Chinese efforts to cool the property market have been branded ‘too effective’, falling to dangerously low levels, according to reports

This week the Financial Times reported that property transactions have fallen by 39 per cent year on year, according to figures released for October, in China’s 15 biggest cities.

Fresh concerns are now surfacing that the government has underestimated the impact of their cooling measures and may not be able to manage a quick policy change response.

Almost 13 per cent of China’s economy is accounted for by property construction, so a fall in homebuyers will affect local industry and a Chinese slowdown could have ‘a devastating’ effect on the global economy.
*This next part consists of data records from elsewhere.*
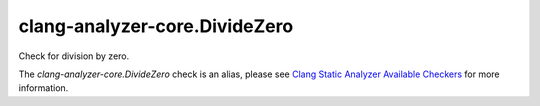 .. title:: clang-tidy - clang-analyzer-core.DivideZero
.. meta::
   :http-equiv=refresh: 5;URL=https://clang.llvm.org/docs/analyzer/checkers.html#core-dividezero

clang-analyzer-core.DivideZero
==============================

Check for division by zero.

The `clang-analyzer-core.DivideZero` check is an alias, please see
`Clang Static Analyzer Available Checkers
<https://clang.llvm.org/docs/analyzer/checkers.html#core-dividezero>`_
for more information.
According to the Financial Times Chinese vice-premier Wang Qishan, who oversees the financial sector, has warned that China now needs to deepen financial reforms to cope with a predicted global recession.

He told the paper: ‘Right now the global economic situation is extremely serious and in a time of uncertainty the only thing we can be certain of is that the world economic recession caused by the international crisis will last a long time.’
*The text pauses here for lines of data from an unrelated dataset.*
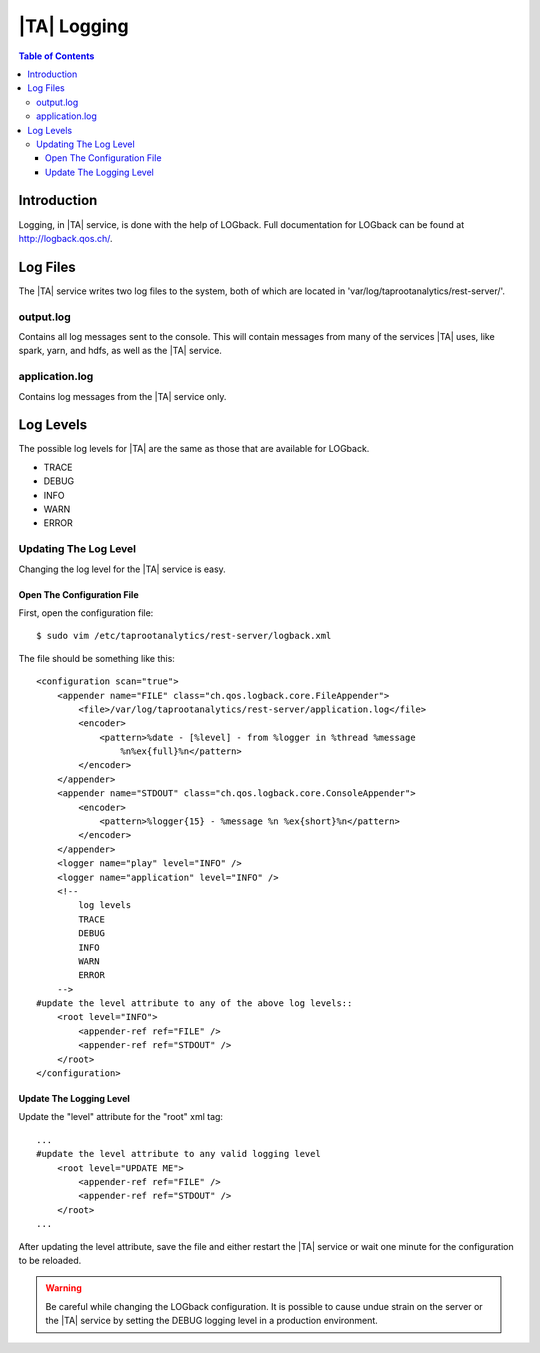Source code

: .. index:: ! log

============
|TA| Logging
============

.. contents:: Table of Contents
    :local:
    :backlinks: none

------------
Introduction
------------

Logging, in |TA| service, is done with the help of LOGback.
Full documentation for LOGback can be found at http://logback.qos.ch/.

---------
Log Files
---------

The |TA| service writes two log files to the system, both of which are located
in 'var/log/taprootanalytics/rest-server/'.

output.log
==========

Contains all log messages sent to the console.
This will contain messages from many of the services |TA| uses, like spark,
yarn, and hdfs, as well as the |TA| service.

application.log
===============

Contains log messages from the |TA| service only.

----------
Log Levels
----------

The possible log levels for |TA| are the same as those that are available for
LOGback.

*   TRACE
*   DEBUG
*   INFO
*   WARN
*   ERROR

Updating The Log Level
======================

Changing the log level for the |TA| service is easy.

Open The Configuration File
---------------------------
First, open the configuration file::

    $ sudo vim /etc/taprootanalytics/rest-server/logback.xml

The file should be something like this::

    <configuration scan="true">
        <appender name="FILE" class="ch.qos.logback.core.FileAppender">
            <file>/var/log/taprootanalytics/rest-server/application.log</file>
            <encoder>
                <pattern>%date - [%level] - from %logger in %thread %message
                    %n%ex{full}%n</pattern>
            </encoder>
        </appender>
        <appender name="STDOUT" class="ch.qos.logback.core.ConsoleAppender">
            <encoder>
                <pattern>%logger{15} - %message %n %ex{short}%n</pattern>
            </encoder>
        </appender>
        <logger name="play" level="INFO" />
        <logger name="application" level="INFO" />
        <!--
            log levels
            TRACE
            DEBUG
            INFO
            WARN
            ERROR
        -->
    #update the level attribute to any of the above log levels::
        <root level="INFO">
            <appender-ref ref="FILE" />
            <appender-ref ref="STDOUT" />
        </root>
    </configuration>

Update The Logging Level
------------------------

Update the "level" attribute for the "root" xml tag::

    ...
    #update the level attribute to any valid logging level
        <root level="UPDATE ME">
            <appender-ref ref="FILE" />
            <appender-ref ref="STDOUT" />
        </root>
    ...

After updating the level attribute, save the file and either restart the |TA|
service or wait one minute for the configuration to be reloaded.

.. warning::

    Be careful while changing the LOGback configuration.
    It is possible to cause undue strain on the server or the |TA| service by
    setting the DEBUG logging level in a production environment.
Only last year the Chinese economy was described as ‘healthy and buoyant’ with the commercial property market booming and tenant demand for rental properties as high as before the global financial crisis (see RICS Global Commercial Property Survey).

However as Chinese authorities became increasingly concerned about the overheating property market and inflation it introduced cooling measures to rein in monetary stimulus and tighten the property markets.

In late 2010 officials raised downpayments required for first and second homebuyers and stopped lending to third home and non-local buyers.

A new property tax was introduced in Shanghai and Chongqing, aimed to eradicate non-owner occupiers and purchasers. Each city determined its own tax rates which were between 0.5 per cent to 1 per cent of a properties annual value.